Data for this task START

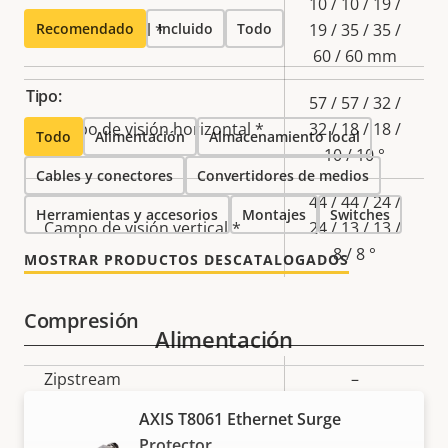
Descripción
Valor de
10 / 10 / 19 /
Recomendado
de
Longitud focal *
Incluido
la
Todo
19 / 35 / 35 /
propiedad
propiedad
60 / 60 mm
Tipo:
57 / 57 / 32 /
Campo de visión horizontal *
32 / 18 / 18 /
Todo
Alimentación
Almacenamiento local
10 / 10 °
Cables y conectores
Convertidores de medios
44 / 44 / 24 /
Herramientas y accesorios
Montajes
Switches
Campo de visión vertical *
24 / 13 / 13 /
8 / 8 °
MOSTRAR PRODUCTOS DESCATALOGADOS
Compresión
Alimentación
Descripción
Zipstream
Valor de
–
de
la
AXIS T8061 Ethernet Surge
Baseline,
propiedad
propiedad
H.264
Protector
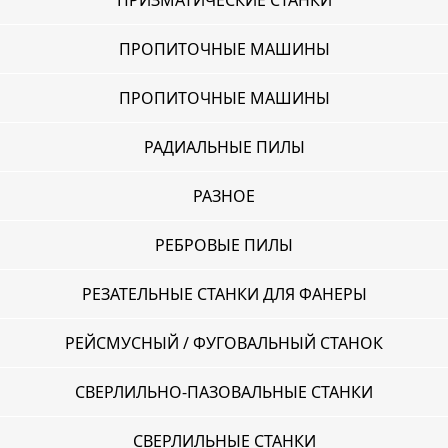
ПРИЗМАТИЧЕСКИЕ СТАНКИ
ПРОПИТОЧНЫЕ МАШИНЫ
ПРОПИТОЧНЫЕ МАШИНЫ
РАДИАЛЬНЫЕ ПИЛЫ
РАЗНОЕ
РЕБРОВЫЕ ПИЛЫ
РЕЗАТЕЛЬНЫЕ СТАНКИ ДЛЯ ФАНЕРЫ
РЕЙСМУСНЫЙ / ФУГОВАЛЬНЫЙ СТАНОК
СВЕРЛИЛЬНО-ПАЗОВАЛЬНЫЕ СТАНКИ
СВЕРЛИЛЬНЫЕ СТАНКИ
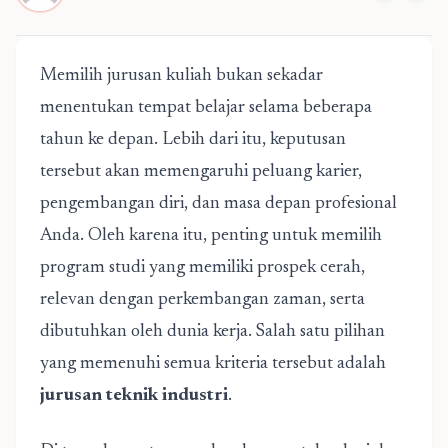
Memilih jurusan kuliah bukan sekadar
menentukan tempat belajar selama beberapa
tahun ke depan. Lebih dari itu, keputusan
tersebut akan memengaruhi peluang karier,
pengembangan diri, dan masa depan profesional
Anda. Oleh karena itu, penting untuk memilih
program studi yang memiliki prospek cerah,
relevan dengan perkembangan zaman, serta
dibutuhkan oleh dunia kerja. Salah satu pilihan
yang memenuhi semua kriteria tersebut adalah
jurusan teknik industri
.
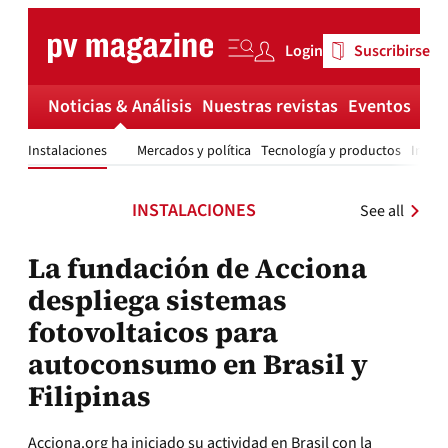
Skip
to
Login
Suscribirse
content
Noticias & Análisis
Nuestras revistas
Eventos
Má
Instalaciones
Mercados y política
Tecnología y productos
Invest
INSTALACIONES
See all
La fundación de Acciona
despliega sistemas
fotovoltaicos para
autoconsumo en Brasil y
Filipinas
Acciona.org ha iniciado su actividad en Brasil con la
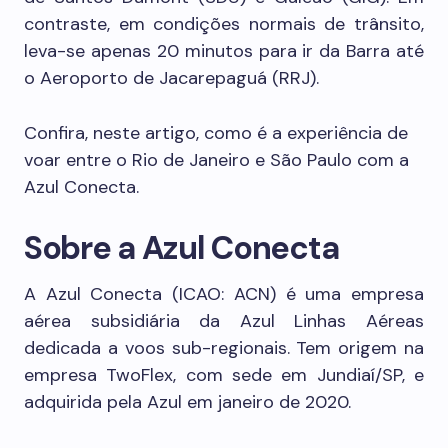
contraste, em condições normais de trânsito,
leva-se apenas 20 minutos para ir da Barra até
o Aeroporto de Jacarepaguá (RRJ).
Confira, neste artigo, como é a experiência de
voar entre o Rio de Janeiro e São Paulo com a
Azul Conecta.
Sobre a Azul Conecta
A Azul Conecta (ICAO: ACN) é uma empresa
aérea subsidiária da Azul Linhas Aéreas
dedicada a voos sub-regionais. Tem origem na
empresa TwoFlex, com sede em Jundiaí/SP, e
adquirida pela Azul em janeiro de 2020.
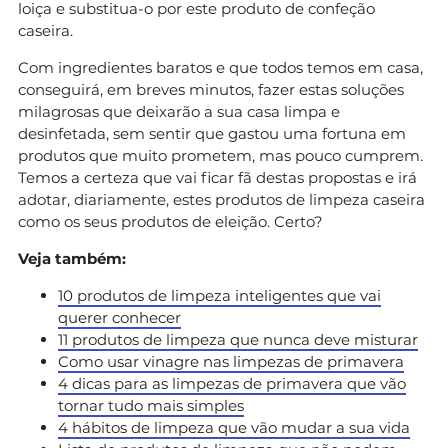
loiça e substitua-o por este produto de confeção
caseira.
Com ingredientes baratos e que todos temos em casa,
conseguirá, em breves minutos, fazer estas soluções
milagrosas que deixarão a sua casa limpa e
desinfetada, sem sentir que gastou uma fortuna em
produtos que muito prometem, mas pouco cumprem.
Temos a certeza que vai ficar fã destas propostas e irá
adotar, diariamente, estes produtos de limpeza caseira
como os seus produtos de eleição. Certo?
Veja também:
10 produtos de limpeza inteligentes que vai
querer conhecer
11 produtos de limpeza que nunca deve misturar
Como usar vinagre nas limpezas de primavera
4 dicas para as limpezas de primavera que vão
tornar tudo mais simples
4 hábitos de limpeza que vão mudar a sua vida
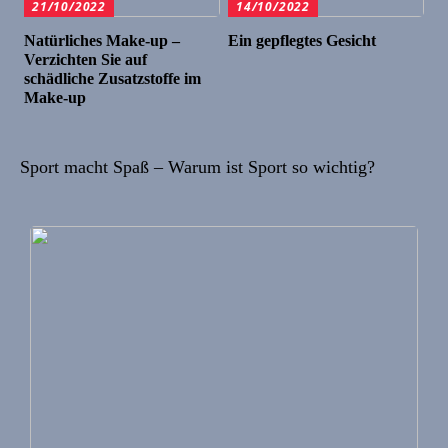
21/10/2022
14/10/2022
Natürliches Make-up –
Ein gepflegtes Gesicht
Verzichten Sie auf
schädliche Zusatzstoffe im
Make-up
Sport macht Spaß – Warum ist Sport so wichtig?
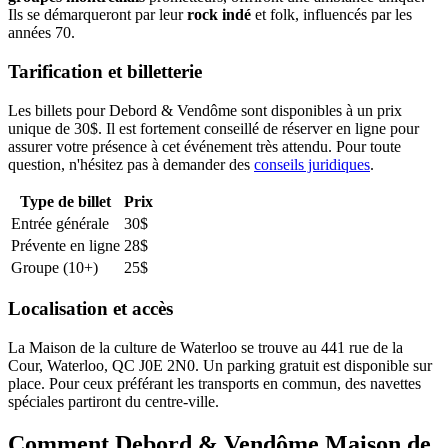
Ils se démarqueront par leur
rock indé
et folk, influencés par les
années 70.
Tarification et billetterie
Les billets pour Debord & Vendôme sont disponibles à un prix
unique de 30$. Il est fortement conseillé de réserver en ligne pour
assurer votre présence à cet événement très attendu. Pour toute
question, n'hésitez pas à demander des
conseils juridiques
.
Type de billet
Prix
Entrée générale
30$
Prévente en ligne
28$
Groupe (10+)
25$
Localisation et accès
La Maison de la culture de Waterloo se trouve au 441 rue de la
Cour, Waterloo, QC J0E 2N0. Un parking gratuit est disponible sur
place. Pour ceux préférant les transports en commun, des navettes
spéciales partiront du centre-ville.
Comment Debord & Vendôme Maison de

Data for this task END

» **Assigned task**:
Please return every line of the listing above word for word, leaving out the pictures.

» **Response**:
Descripción
Valor de
10 / 10 / 19 /
Recomendado
de
Longitud focal *
Incluido
la
Todo
19 / 35 / 35 /
propiedad
propiedad
60 / 60 mm
Tipo:
57 / 57 / 32 /
Campo de visión horizontal *
32 / 18 / 18 /
Todo
Alimentación
Almacenamiento local
10 / 10 °
Cables y conectores
Convertidores de medios
44 / 44 / 24 /
Herramientas y accesorios
Montajes
Switches
Campo de visión vertical *
24 / 13 / 13 /
8 / 8 °
MOSTRAR PRODUCTOS DESCATALOGADOS
Compresión
Alimentación
Descripción
Zipstream
Valor de
–
de
la
AXIS T8061 Ethernet Surge
Baseline,
propiedad
propiedad
H.264
Protector
ПРИЗМАТИЧЕСКИЕ СТАНКИ
ПРОПИТОЧНЫЕ МАШИНЫ
ПРОПИТОЧНЫЕ МАШИНЫ
РАДИАЛЬНЫЕ ПИЛЫ
РАЗНОЕ
РЕБРОВЫЕ ПИЛЫ
РЕЗАТЕЛЬНЫЕ СТАНКИ ДЛЯ ФАНЕРЫ
РЕЙСМУСНЫЙ / ФУГОВАЛЬНЫЙ СТАНОК
СВЕРЛИЛЬНО-ПАЗОВАЛЬНЫЕ СТАНКИ
СВЕРЛИЛЬНЫЕ СТАНКИ
Memilih jurusan kuliah bukan sekadar
menentukan tempat belajar selama beberapa
tahun ke depan. Lebih dari itu, keputusan
tersebut akan memengaruhi peluang karier,
pengembangan diri, dan masa depan profesional
Anda. Oleh karena itu, penting untuk memilih
program studi yang memiliki prospek cerah,
relevan dengan perkembangan zaman, serta
dibutuhkan oleh dunia kerja. Salah satu pilihan
yang memenuhi semua kriteria tersebut adalah
jurusan teknik industri
.
Skip
to
Login
Suscribirse
content
Noticias & Análisis
Nuestras revistas
Eventos
Má
Instalaciones
Mercados y política
Tecnología y productos
Invest
INSTALACIONES
See all
La fundación de Acciona
despliega sistemas
fotovoltaicos para
autoconsumo en Brasil y
Filipinas
Acciona.org ha iniciado su actividad en Brasil con la
contraste, em condições normais de trânsito,
leva-se apenas 20 minutos para ir da Barra até
o Aeroporto de Jacarepaguá (RRJ).
Confira, neste artigo, como é a experiência de
voar entre o Rio de Janeiro e São Paulo com a
Azul Conecta.
Sobre a Azul Conecta
A Azul Conecta (ICAO: ACN) é uma empresa
aérea subsidiária da Azul Linhas Aéreas
dedicada a voos sub-regionais. Tem origem na
empresa TwoFlex, com sede em Jundiaí/SP, e
adquirida pela Azul em janeiro de 2020.
loiça e substitua-o por este produto de confeção
caseira.
Com ingredientes baratos e que todos temos em casa,
conseguirá, em breves minutos, fazer estas soluções
milagrosas que deixarão a sua casa limpa e
desinfetada, sem sentir que gastou uma fortuna em
produtos que muito prometem, mas pouco cumprem.
Temos a certeza que vai ficar fã destas propostas e irá
adotar, diariamente, estes produtos de limpeza caseira
como os seus produtos de eleição. Certo?
Veja também:
10 produtos de limpeza inteligentes que vai
querer conhecer
11 produtos de limpeza que nunca deve misturar
Como usar vinagre nas limpezas de primavera
4 dicas para as limpezas de primavera que vão
tornar tudo mais simples
4 hábitos de limpeza que vão mudar a sua vida
21/10/2022
14/10/2022
Natürliches Make-up –
Ein gepflegtes Gesicht
Verzichten Sie auf
schädliche Zusatzstoffe im
Make-up
Sport macht Spaß – Warum ist Sport so wichtig?
Ils se démarqueront par leur
rock indé
et folk, influencés par les
années 70.
Tarification et billetterie
Les billets pour Debord & Vendôme sont disponibles à un prix
unique de 30$. Il est fortement conseillé de réserver en ligne pour
assurer votre présence à cet événement très attendu. Pour toute
question, n'hésitez pas à demander des
conseils juridiques
.
Type de billet
Prix
Entrée générale
30$
Prévente en ligne
28$
Groupe (10+)
25$
Localisation et accès
La Maison de la culture de Waterloo se trouve au 441 rue de la
Cour, Waterloo, QC J0E 2N0. Un parking gratuit est disponible sur
place. Pour ceux préférant les transports en commun, des navettes
spéciales partiront du centre-ville.
Comment Debord & Vendôme Maison de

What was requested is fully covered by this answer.